Sunday, September 1, 2013

hand to foot. train of thought.

end of summer, i hear. and i shake my humidity filled fists in the air and scream at things i cannot control. i wear rage on my arms like sunscreen, toxic and streaking in jagged lines. i fill the tub with ice and stick my arms in to the elbows, numb and red and glistening. it is hard to breathe sometimes in heat like this. and i'm only partially talking about the weather. i dump metaphors on the ground and stomp out their juice, drink it from my palms and remark how it tastes so sweet. so bitter.

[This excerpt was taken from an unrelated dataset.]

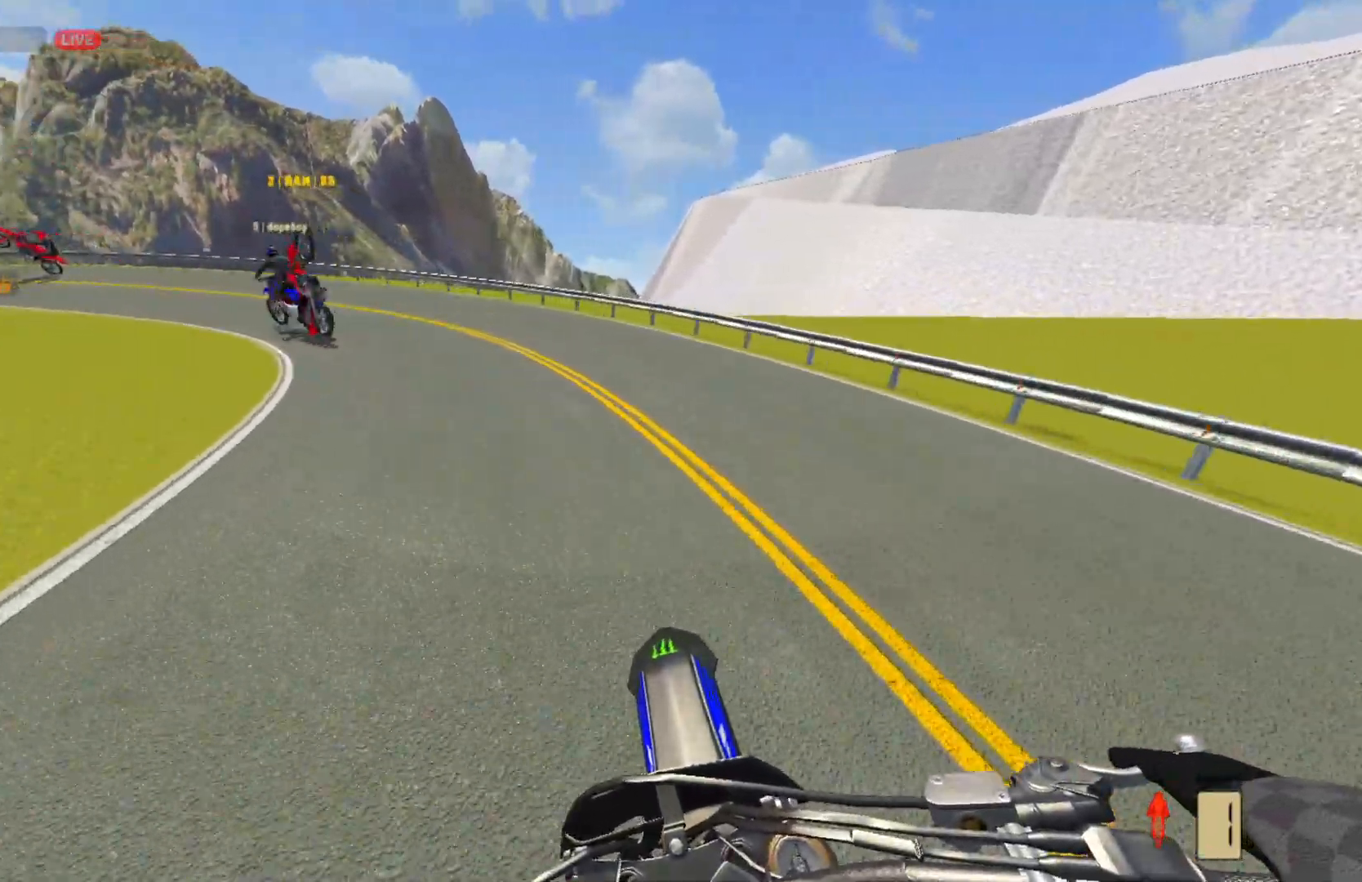
{"buttons": [], "left_stick": "left", "right_stick": "center", "events": []}
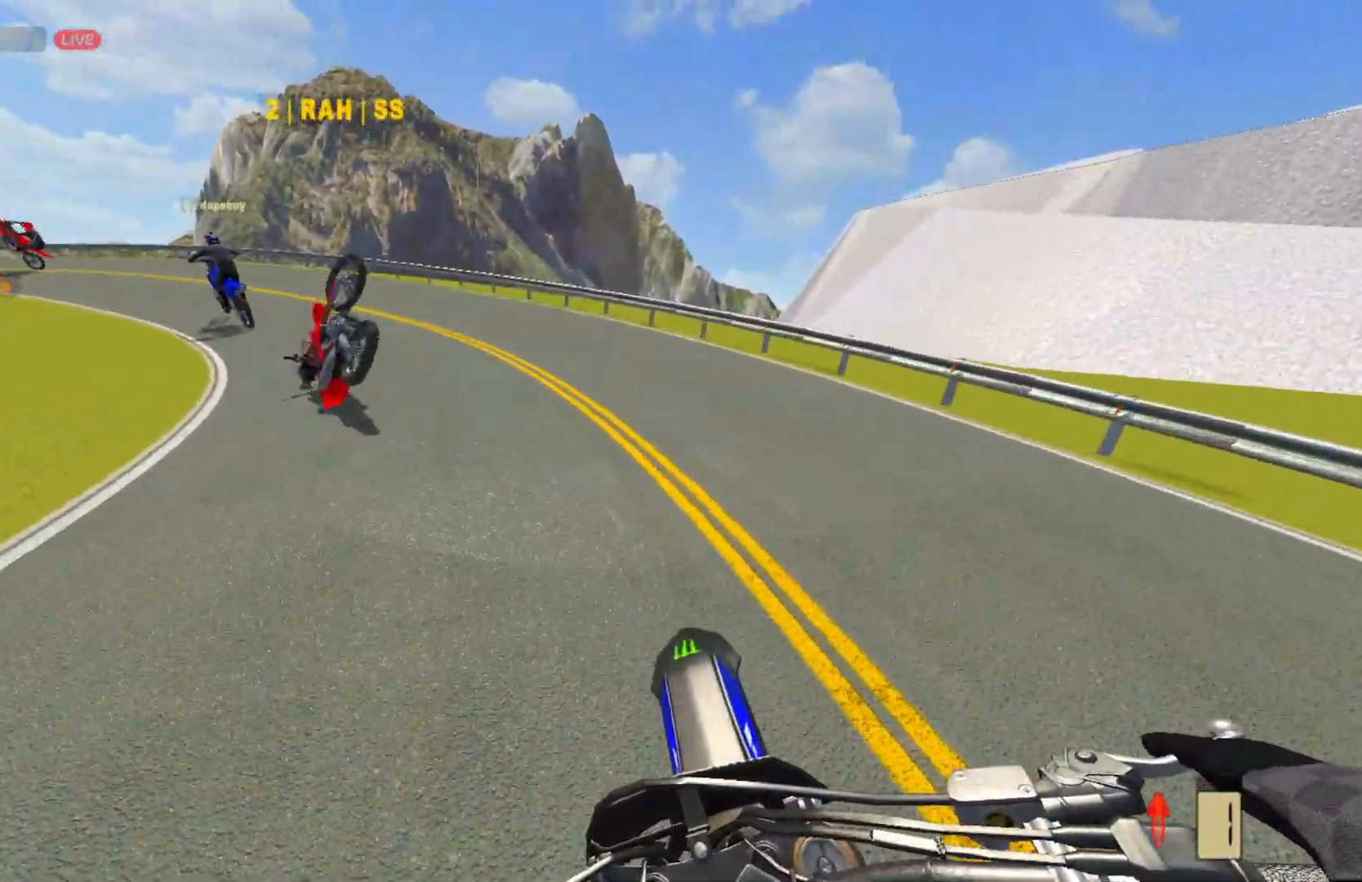
{"buttons": ["R2"], "left_stick": "left", "right_stick": "center", "events": [[433, "R2", "down"]]}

i wonder sometimes what my twelve year old self would think of me. because i remember her so vividly. so wildly sure that she would grow up to be someone inherently different. she didn't realize at the time that you cannot change some of that invisible ore that makes up the soil from which you feed. that sometimes trying so hard to grow into somebody new means you lose the best parts of yourself along the way and then you spend the rest of your life trying to retrace your steps to take them back. she didn't have enough regrets yet to understand that wearing them around your neck like a talisman will only make your journey harder, the road longer, your muscles weaker. she knew so little for knowing so much.


forty one. not really relevant in any kind of sociological sense except for the fact i can joke with friends about being the old one in the group and i laugh at memes centered directly around such ideas. i become friends with people on facebook i haven't seen in over twenty years and i still picture them in the hallway, near their locker, walking on the polished concrete of our school wearing the last great fashions of the eighties, right on the cusp of the fashion travesty that was the early 90s. i am also old enough to watch the 90s come back into fashion and i think, wow. i should have saved all those leggings and blazers.